Sam saw that the lights of The Spero were distant, just a flicker by now, and his rage abandoned him. He wept. He wept for the realization that his life would soon be over. He wept for everything he hadn’t gotten to do and everything he’d never be able to try. He wept for all the time he had spent walking over and navigating past his problems, but not fixing them. Sam wept most deeply because he knew he’d never get the chance to make any of it right.

If he had one more chance he knew he would. If only he had one more chance! He’d keep his passion for sailing and renew it with a fresh, brand new start. He would buy all new gear, make repairs, hire a crew – he’d had enough money for years now. He’d fix and address every problem with The Spero and he would finally start taking care of himself again like he used to. There would be no more problems resolved by duct tape or rusty screws, no more nights that end with a crossword and a whiskey, because Sam would love himself again.

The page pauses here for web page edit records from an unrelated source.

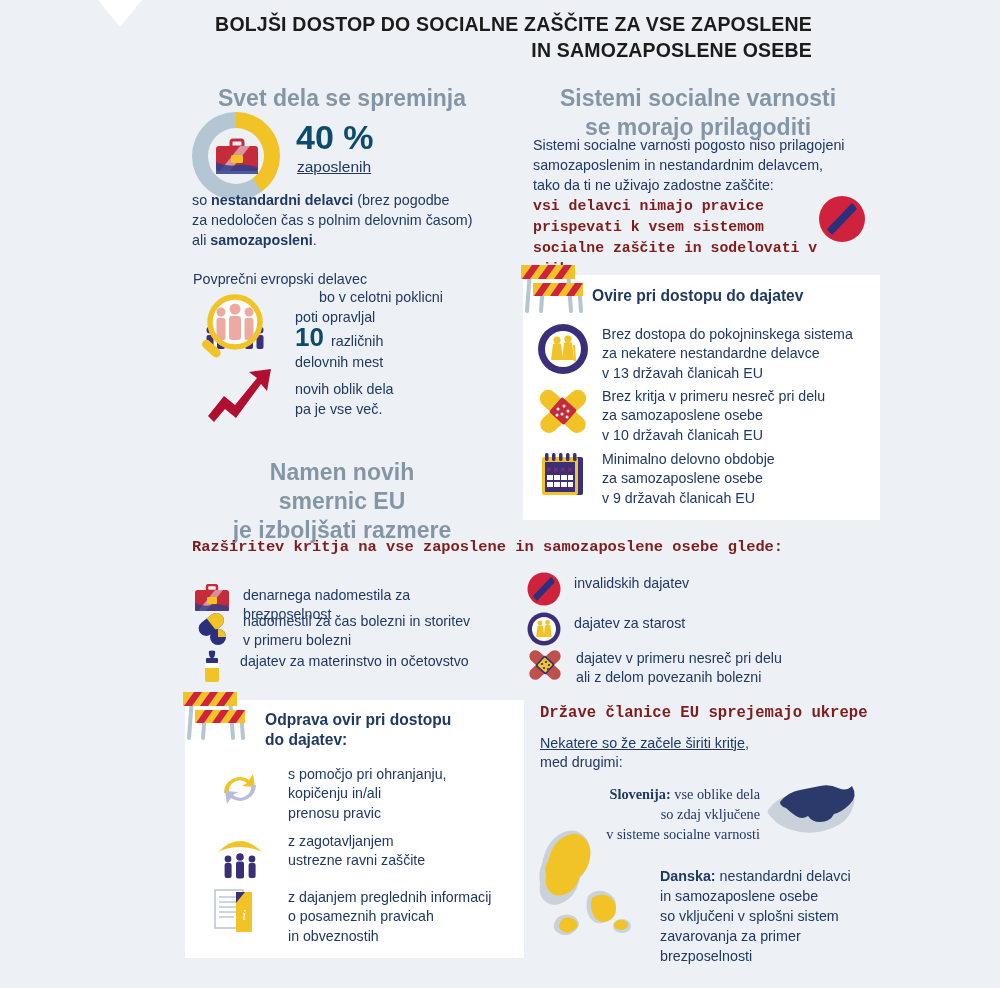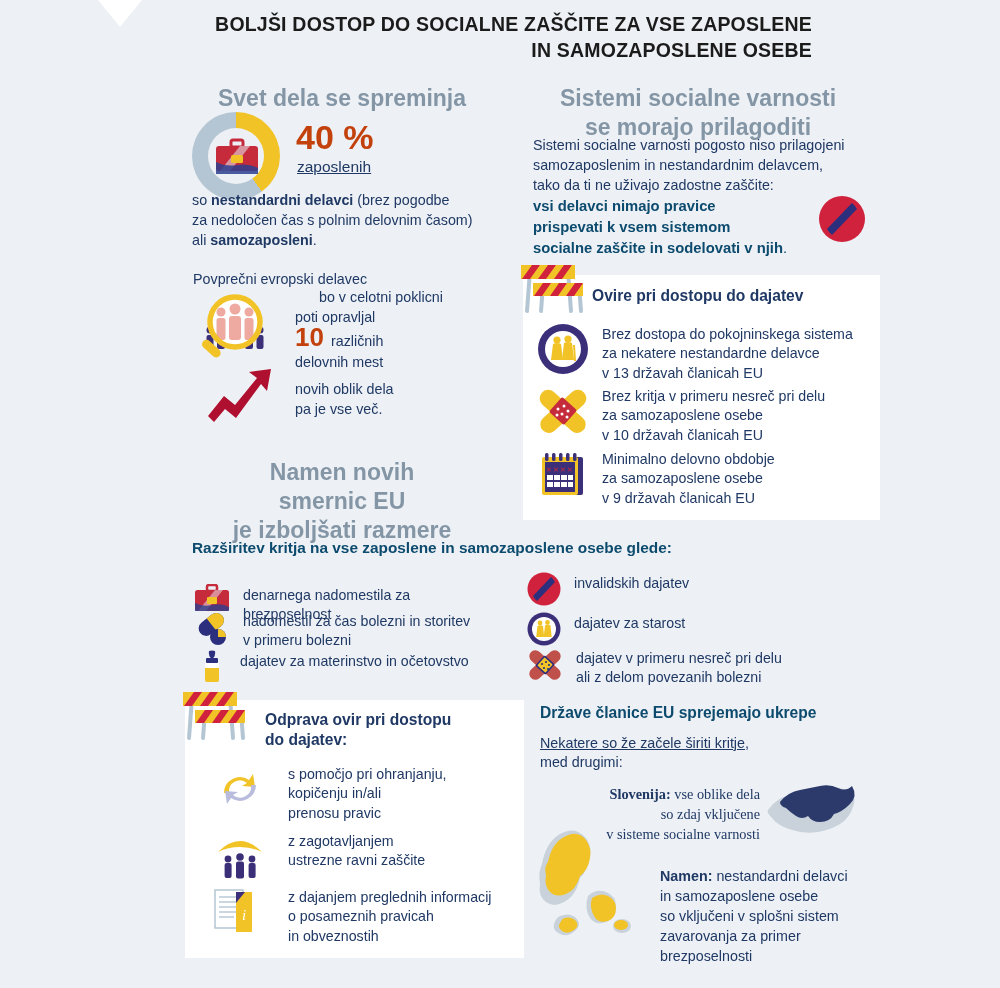"40 %" .big-red { color: #c2410c -> #0c4a6e }
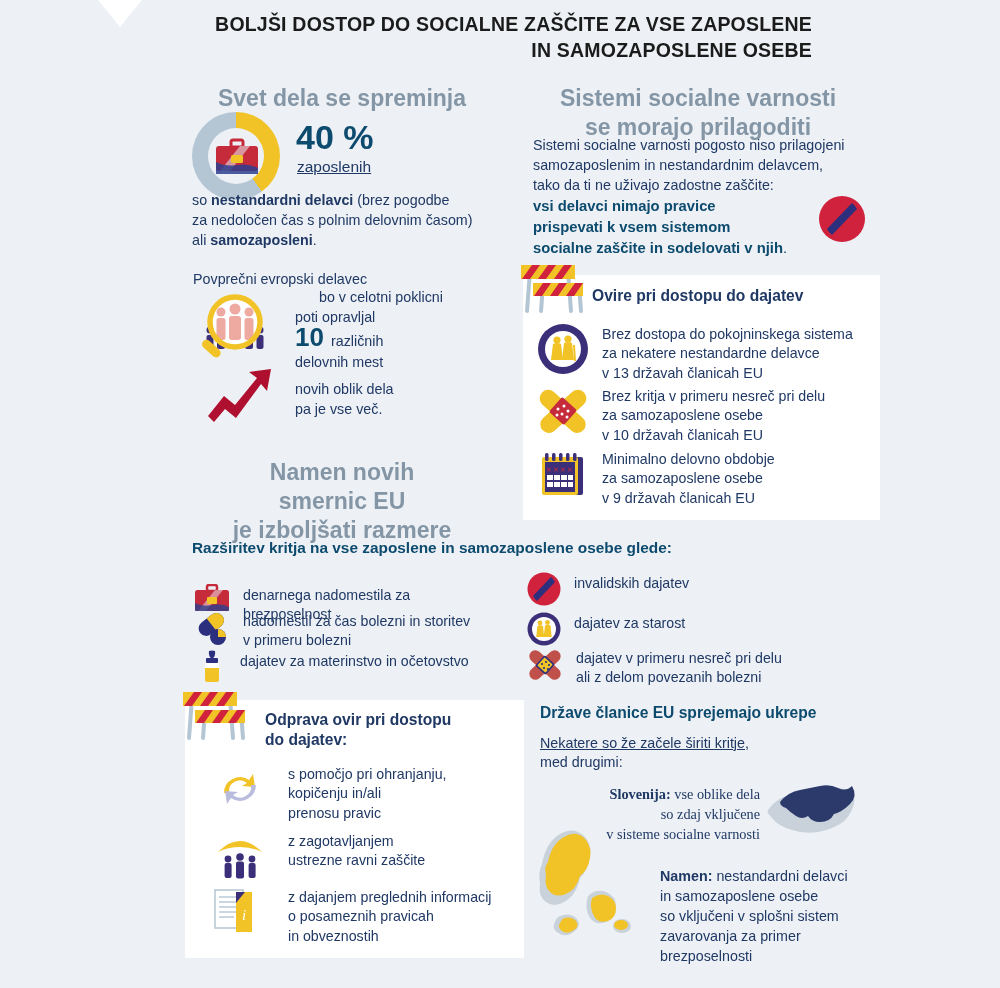"vsi delavci nimajo pravice" .navy-bold { color: #0c4a6e -> #7f1d1d; font-family: none -> Liberation Mono, monospace }
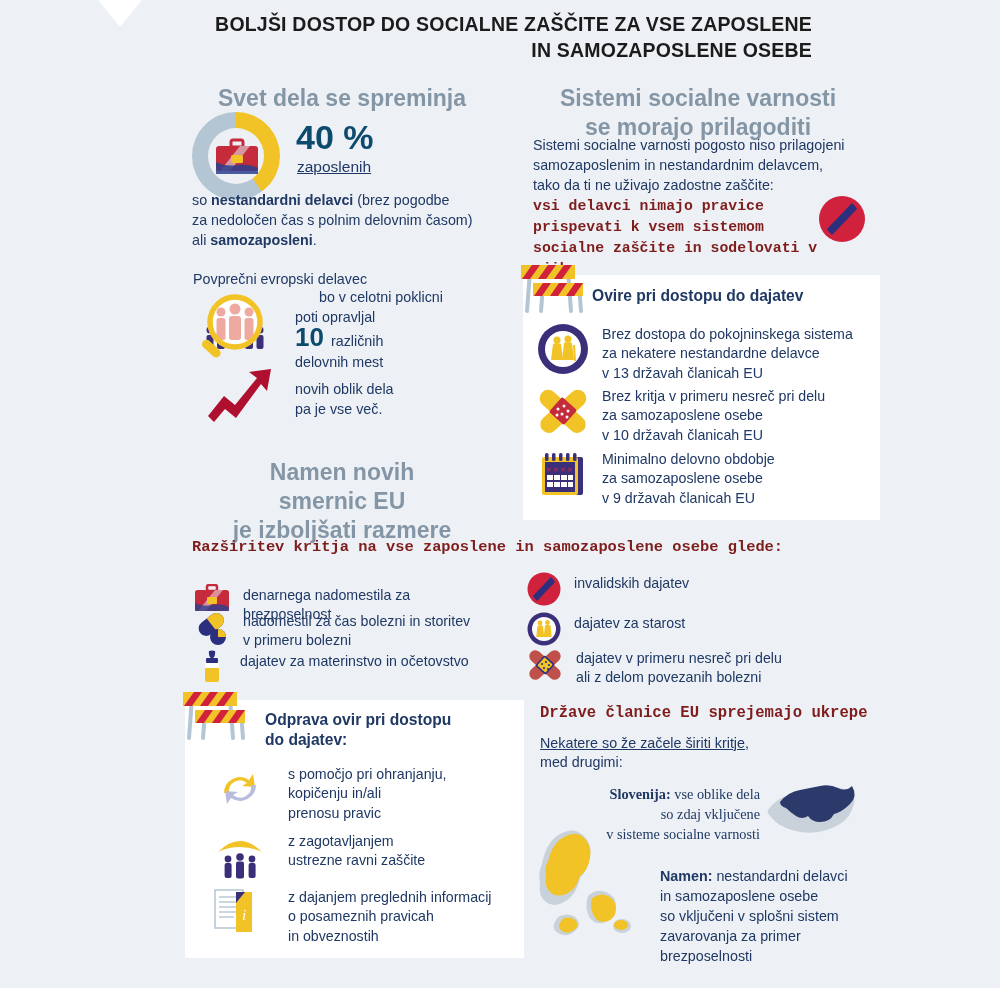"Namen:" b { text: Namen -> Danska }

And that had been the true problem the entire time, the single note which had spawned his self neglect and lead to his self defeating spiral. Deep down, with nothing to hide from witnesses who were not present, naked, freezing and alone, at last Sam acknowledged the truth. It could only have ever ended this way; he had seen to that. It wasn’t The Spero’s fault or the storm’s fault; he had done this to himself. Inch by inch, in each neglected rip and tear and crack and groan, Sam had ensured that his worst fear would come true.

Unwilling victim of his own insidious trap, Sam resigned himself to his fate. He was out of chances to turn this around, out of chances to love himself. If only he had more time! – but he didn’t and he never would.

The Spero was nowhere to be seen, perhaps she was over the crest of the next wave in the far distance, perhaps not. Sam looked around. Giant waves continued to roil and smash in the dark, the freezing wind howled in his ears, numbing his skull and stinging his eyes, but Sam didn’t mind anymore.

Out of chances, void of love, without hope, Sam exhaled and closed his eyes. Then he let himself sink, down into the cold black sea.

As he sank into the depths he looked up and surrendered his final breath. Sam watched the last of his air bubble up towards the surface, to become part of the world that he had abandoned long ago. He belonged here.